(Data items)
++++++

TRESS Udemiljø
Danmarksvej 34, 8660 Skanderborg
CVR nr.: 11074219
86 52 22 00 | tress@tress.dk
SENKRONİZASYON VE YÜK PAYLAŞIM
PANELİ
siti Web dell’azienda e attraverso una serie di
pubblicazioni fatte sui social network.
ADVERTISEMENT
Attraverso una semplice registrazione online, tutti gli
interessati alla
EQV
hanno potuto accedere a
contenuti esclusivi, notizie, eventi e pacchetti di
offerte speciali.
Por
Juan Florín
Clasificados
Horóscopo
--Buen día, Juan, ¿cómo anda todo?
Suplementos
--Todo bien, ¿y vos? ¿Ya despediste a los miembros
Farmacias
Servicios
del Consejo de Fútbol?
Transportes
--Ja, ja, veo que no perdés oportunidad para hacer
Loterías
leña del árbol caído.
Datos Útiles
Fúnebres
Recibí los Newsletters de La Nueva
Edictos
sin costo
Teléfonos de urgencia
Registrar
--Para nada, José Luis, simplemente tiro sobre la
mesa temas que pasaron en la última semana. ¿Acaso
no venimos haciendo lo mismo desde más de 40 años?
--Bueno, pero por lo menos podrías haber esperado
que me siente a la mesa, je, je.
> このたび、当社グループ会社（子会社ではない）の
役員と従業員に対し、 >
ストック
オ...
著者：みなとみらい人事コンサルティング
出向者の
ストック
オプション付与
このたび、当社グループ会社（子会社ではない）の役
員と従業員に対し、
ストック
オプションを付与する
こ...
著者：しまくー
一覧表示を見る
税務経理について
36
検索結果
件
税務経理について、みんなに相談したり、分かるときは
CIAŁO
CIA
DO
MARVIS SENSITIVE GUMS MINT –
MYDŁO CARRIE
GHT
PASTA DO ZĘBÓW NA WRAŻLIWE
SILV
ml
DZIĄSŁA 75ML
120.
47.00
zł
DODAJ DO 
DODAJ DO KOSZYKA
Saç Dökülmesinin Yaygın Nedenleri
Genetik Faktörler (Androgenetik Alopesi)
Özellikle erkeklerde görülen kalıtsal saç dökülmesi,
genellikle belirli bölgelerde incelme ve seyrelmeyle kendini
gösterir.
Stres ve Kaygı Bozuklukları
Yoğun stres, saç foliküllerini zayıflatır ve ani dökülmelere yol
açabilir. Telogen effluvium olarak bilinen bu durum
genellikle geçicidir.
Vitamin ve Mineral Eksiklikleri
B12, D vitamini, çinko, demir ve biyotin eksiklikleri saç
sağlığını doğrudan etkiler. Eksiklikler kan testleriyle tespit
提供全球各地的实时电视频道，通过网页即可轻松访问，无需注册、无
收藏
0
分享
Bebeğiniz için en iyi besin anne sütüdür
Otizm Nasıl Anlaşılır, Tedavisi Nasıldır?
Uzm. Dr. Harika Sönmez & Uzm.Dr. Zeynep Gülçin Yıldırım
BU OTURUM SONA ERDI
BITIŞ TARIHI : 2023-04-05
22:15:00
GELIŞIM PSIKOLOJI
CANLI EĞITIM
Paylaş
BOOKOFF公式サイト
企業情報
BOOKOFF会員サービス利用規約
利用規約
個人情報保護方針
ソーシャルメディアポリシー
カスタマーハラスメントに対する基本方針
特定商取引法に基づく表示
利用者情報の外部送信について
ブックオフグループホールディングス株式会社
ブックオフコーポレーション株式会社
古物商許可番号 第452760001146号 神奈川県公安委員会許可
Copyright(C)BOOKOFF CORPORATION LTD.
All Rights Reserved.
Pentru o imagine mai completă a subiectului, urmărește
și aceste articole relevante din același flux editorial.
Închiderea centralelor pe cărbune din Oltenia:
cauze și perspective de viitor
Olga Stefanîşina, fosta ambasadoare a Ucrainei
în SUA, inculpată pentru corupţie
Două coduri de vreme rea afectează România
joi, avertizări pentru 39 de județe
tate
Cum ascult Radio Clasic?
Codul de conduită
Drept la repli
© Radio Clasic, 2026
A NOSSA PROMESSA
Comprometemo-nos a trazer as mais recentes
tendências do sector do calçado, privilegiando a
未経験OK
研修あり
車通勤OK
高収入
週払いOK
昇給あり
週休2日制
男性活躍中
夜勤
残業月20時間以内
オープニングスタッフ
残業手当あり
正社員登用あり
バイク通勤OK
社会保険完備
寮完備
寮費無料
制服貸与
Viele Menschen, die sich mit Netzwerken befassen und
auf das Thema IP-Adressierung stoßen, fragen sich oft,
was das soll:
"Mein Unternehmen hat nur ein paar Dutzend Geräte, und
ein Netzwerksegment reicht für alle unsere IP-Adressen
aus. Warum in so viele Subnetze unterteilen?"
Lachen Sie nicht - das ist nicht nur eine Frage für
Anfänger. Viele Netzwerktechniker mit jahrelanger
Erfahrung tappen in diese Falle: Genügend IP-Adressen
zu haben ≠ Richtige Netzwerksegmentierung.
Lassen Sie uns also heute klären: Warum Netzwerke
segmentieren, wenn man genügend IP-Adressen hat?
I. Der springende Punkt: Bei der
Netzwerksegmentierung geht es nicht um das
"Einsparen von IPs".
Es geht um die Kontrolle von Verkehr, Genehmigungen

++++++

Working from the entries above, filter out every line that lacks "Adressen" and copy what remains.

WRITTEN SOLUTION:
ein Netzwerksegment reicht für alle unsere IP-Adressen
Erfahrung tappen in diese Falle: Genügend IP-Adressen
segmentieren, wenn man genügend IP-Adressen hat?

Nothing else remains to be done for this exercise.